• Text shown
▬▬▬

Gold production from continuing operations for the third quarter was 77,533 ounces, or 2.6 times greater than for the equivalent period a year earlier, while silver and copper production remained flat. Overall gold output came to 114,000 ounces, which was a 39% increase year over year. That significant spike in production can be attributed to its Rainy River mine, located in the mining-friendly jurisdiction of Canada, reaching commercial production during the fourth quarter 2017.
Nonetheless, expenses grew at a substantial clip to see all-in sustaining costs (AISCs) rise to US$984 per ounce sold, which was almost four times greater than a year earlier.
That can be blamed on higher-than-expected costs relating to the Rainy River property, where New Gold continued to construct infrastructure, and invested additional capital to remedy a range of start-up issues. This includes implementing a short-term operational plan at the mine to mitigate a variety of complications arising from ramping up activity at Rainy River, so it can assume its mantle as New Gold’s flagship asset. The plan is focused on optimizing capital allocation as well as improving the performance of milling activities.
As result of weaker gold and a significant increase in expenses, New Gold reported an adjusted net loss for continuing operations of just under US$5 million, or US$0.01 per share, compared to a net profit of almost US$3 million for a year earlier. While that is a somewhat disappointing result, it still beat the consensus analyst estimate of a net loss of US$0.03 per share for the quarter.
New Gold reiterated its revised 2018 guidance, where it expects annual gold production to be 415,000-480,000 ounces, which, while around 20% lower than the miner’s original guidance for the year, is at the upper end 11% greater than 2017. That — along with New Gold’s focus on driving greater efficiencies and lower expenses at Rainy River — bodes well for its full-year 2018 earnings, especially if gold rallies higher.
The industry view is that gold will remain firm over the remainder of 2018 and into 2019, despite higher interest rates and a stronger U.S. dollar weighing on the metal. This is because gold supply is plateauing, as quality high-volume gold deposits become increasingly difficult to find, which is being magnified by the marked reduction in capital spending during the last gold slump leading to less exploration activity.
There are also a range of geopolitical threats, including Trump’s confrontational approach to trade and higher oil, that are weighing on the global economic outlook. Those emerging risks could crimp global growth and give gold a healthy bump if they develop into a full-blown crisis.
New Gold also has a solid balance ending the third quarter with US$129 million of cash and equivalents, plus there is the US$158 million in cash to be received from the sale of New Gold’s Mesquite mine, which is expected to close during the fourth quarter 2018. Long-term debt at the end of the quarter was just under US$940 million and has a well-laddered payment profile with the earlier repayment falling due in 2020 when New Gold’s revolving credit facility matures.
It is easy to understand why the market lost confidence in New Gold, triggering such a substantial loss in its value. The failings of the Rainy River property and emerging operational issues, which forced management to revise its 2018 annual guidance downward, sparked considerable concern in the market, particularly when that mine is New Gold’s flagship asset. Because there are signs that the worst is behind the miner and that over coming months its performance will improve, the sharp sell-off of its stock has created an opportunity for risk-tolerant contrarian investors willing to bet on the success of Rainy River and higher gold.

▬▬▬

• Complete the following
• 1. In the passage about New Gold, what figure did all-in sustaining costs reach per ounce sold?
• 2. Retype the passage about New Gold, starting at "The industry view" and ending at "a full-blown crisis.".
None of the material is needed for this work.

• Information given
▬▬▬

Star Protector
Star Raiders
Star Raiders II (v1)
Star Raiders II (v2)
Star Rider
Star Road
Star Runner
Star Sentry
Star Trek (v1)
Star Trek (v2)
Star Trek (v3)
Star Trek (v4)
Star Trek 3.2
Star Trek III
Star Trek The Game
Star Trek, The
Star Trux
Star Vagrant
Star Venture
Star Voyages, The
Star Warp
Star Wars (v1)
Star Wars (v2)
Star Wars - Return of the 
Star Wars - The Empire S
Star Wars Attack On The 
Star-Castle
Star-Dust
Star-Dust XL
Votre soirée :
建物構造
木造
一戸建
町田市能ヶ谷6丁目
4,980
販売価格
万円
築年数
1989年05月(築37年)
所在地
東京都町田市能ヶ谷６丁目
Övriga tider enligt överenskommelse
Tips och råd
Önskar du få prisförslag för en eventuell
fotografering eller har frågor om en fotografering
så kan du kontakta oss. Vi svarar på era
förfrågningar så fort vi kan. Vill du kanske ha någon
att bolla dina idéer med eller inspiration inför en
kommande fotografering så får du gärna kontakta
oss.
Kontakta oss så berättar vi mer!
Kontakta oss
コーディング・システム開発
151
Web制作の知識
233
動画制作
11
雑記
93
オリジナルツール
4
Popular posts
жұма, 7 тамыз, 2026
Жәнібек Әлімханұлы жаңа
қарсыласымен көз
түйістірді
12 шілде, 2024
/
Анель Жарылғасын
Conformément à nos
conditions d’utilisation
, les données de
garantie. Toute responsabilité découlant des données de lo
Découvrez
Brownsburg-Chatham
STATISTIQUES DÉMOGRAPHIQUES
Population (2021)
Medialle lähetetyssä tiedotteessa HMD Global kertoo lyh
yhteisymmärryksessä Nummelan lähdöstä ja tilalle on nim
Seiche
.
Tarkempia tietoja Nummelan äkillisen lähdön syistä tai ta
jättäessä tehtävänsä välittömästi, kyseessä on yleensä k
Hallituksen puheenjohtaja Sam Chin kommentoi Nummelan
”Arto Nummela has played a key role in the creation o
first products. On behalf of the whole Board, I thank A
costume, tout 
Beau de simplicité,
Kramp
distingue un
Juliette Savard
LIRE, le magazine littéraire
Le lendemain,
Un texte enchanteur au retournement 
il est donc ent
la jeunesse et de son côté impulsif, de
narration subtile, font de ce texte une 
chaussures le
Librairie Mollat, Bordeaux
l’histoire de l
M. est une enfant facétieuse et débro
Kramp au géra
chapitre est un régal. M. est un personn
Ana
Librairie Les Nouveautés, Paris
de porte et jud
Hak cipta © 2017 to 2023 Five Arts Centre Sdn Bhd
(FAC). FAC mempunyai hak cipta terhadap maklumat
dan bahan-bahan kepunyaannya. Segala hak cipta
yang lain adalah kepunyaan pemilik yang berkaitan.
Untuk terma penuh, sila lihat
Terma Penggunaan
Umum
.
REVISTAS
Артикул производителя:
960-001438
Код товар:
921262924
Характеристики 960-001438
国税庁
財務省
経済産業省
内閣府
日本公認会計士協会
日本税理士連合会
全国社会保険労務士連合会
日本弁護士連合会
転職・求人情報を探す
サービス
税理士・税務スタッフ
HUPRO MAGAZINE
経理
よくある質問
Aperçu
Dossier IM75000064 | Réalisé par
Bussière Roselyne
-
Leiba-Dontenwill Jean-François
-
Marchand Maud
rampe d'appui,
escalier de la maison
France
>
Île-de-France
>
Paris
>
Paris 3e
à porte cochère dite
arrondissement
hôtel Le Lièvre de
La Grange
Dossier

▬▬▬

• Responses
• 1. US$984 per ounce sold.

• 2.
The industry view is that gold will remain firm over the remainder of 2018 and into 2019, despite higher interest rates and a stronger U.S. dollar weighing on the metal. This is because gold supply is plateauing, as quality high-volume gold deposits become increasingly difficult to find, which is being magnified by the marked reduction in capital spending during the last gold slump leading to less exploration activity.
There are also a range of geopolitical threats, including Trump’s confrontational approach to trade and higher oil, that are weighing on the global economic outlook. Those emerging risks could crimp global growth and give gold a healthy bump if they develop into a full-blown crisis.